Surprisingly, the gale ended abruptly at sundown, and after it was very close to calm outside. That gave a chance for some night photos with the gopro on a tripod – that would not have been possible an hour previous. Looking to the east, this 30 second time exposure shows on the left a white streak that is the traffic on highway 14 on the Washington side of the Columbia. All the rest of the photo is showing the Oregon side, with Interstate 84 in the center. The back, which appears to be city lights is not. These are all red lights on the wind turbine towers, that flash off and on in unison!
I shone some lights on the back of the rig …
And waved my light around a bit …
And even though it was no longer Halloween, some ghosts were spotted.
In the morning, I did a quick count of the wind turbines visible across the river in Oregon. I stopped counting at 550! While a lot better than coal fired power plants, I wonder about the effects of thousands of acres of synchronized flashing lights on wildlife and wonder how many birds and bats are killed by the rotors?
The last few miles across the table lands approaching the river, as well as miles of country along the river on the Washington side had clearly been burned over very recently.
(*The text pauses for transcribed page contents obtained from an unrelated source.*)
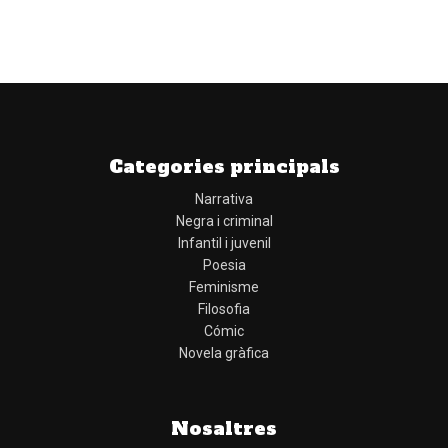
Categories principals
Narrativa
Negra i criminal
Infantil i juvenil
Poesia
Feminisme
Filosofia
Cómic
Novela gràfica
Nosaltres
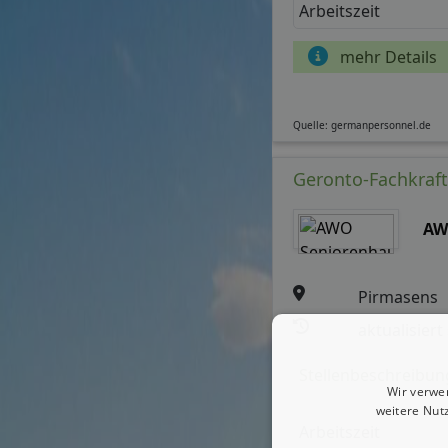
Arbeitszeit
mehr Details
Quelle: germanpersonnel.de
Geronto-Fachkraft
AW
Pirmasens
aktualisiert
Stellenbeschreibun
Wir verwe
weitere Nut
Arbeitszeit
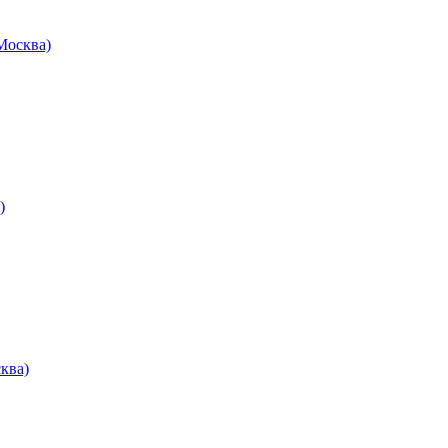
осква)
)
ква)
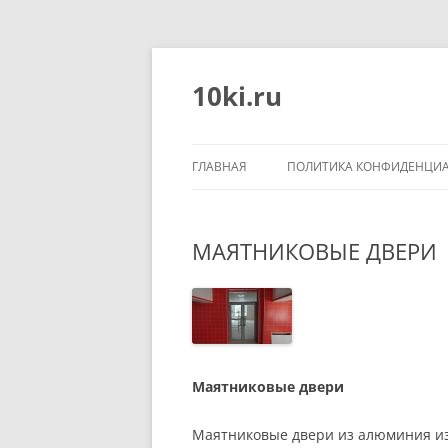
Перейти
к
содержимому
10ki.ru
ГЛАВНАЯ
ПОЛИТИКА КОНФИДЕНЦИ
МАЯТНИКОВЫЕ ДВЕРИ
Маятниковые двери
Маятниковые двери из алюминия из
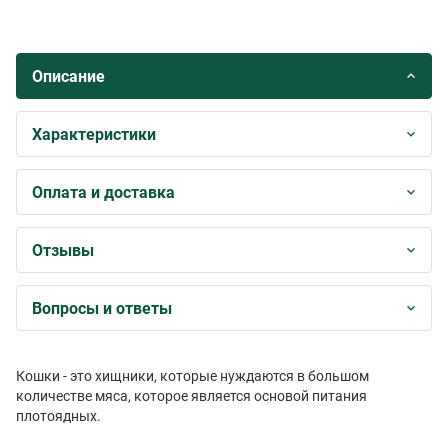
Описание
Характеристики
Оплата и доставка
Отзывы
Вопросы и ответы
Кошки - это хищники, которые нуждаются в большом
количестве мяса, которое является основой питания
плотоядных.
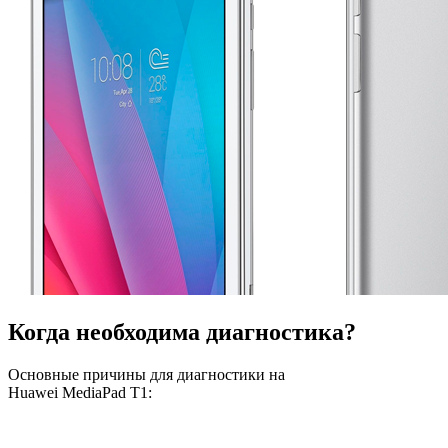
Когда необходима диагностика?
Основные причины для диагностики на
Huawei MediaPad T1:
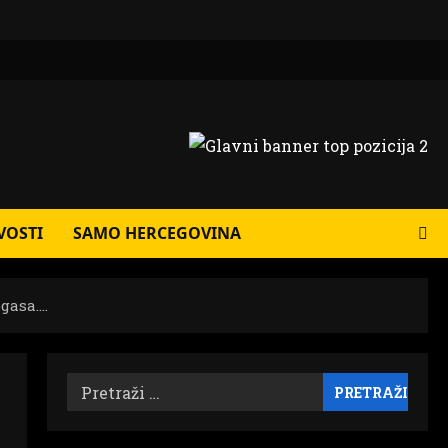
VOSTI
SAMO HERCEGOVINA
ogasa….
Pretraži:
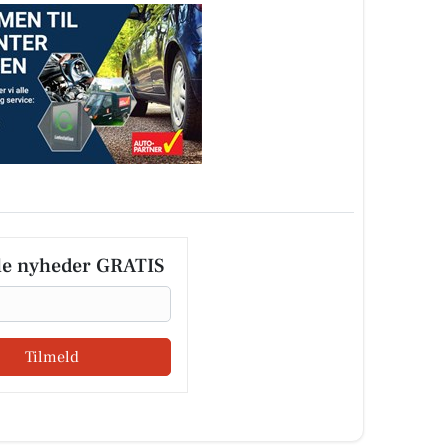
le nyheder GRATIS
Tilmeld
A quick check on Google indicated that the fire occurred on August 5th and resulted in the entire town of Roosevelt being evacuated. The size of the fire was 37.5 square miles. Some news reports and video of the fire HERE.
Next day, we moved down to our waterfront camp spot right below the John Day dam at the entrance to the locks. That’s Rufus, Oregon across the river.
The lock seems pretty quiet right now, but eventually a group of empty looking barges came by on their way upstream.
Lots of Native fishing platforms on both sides of the river, but none were in use.
After this, we’ll be headed west through the scenic Columbia River Gorge area, then through Portland to the coast.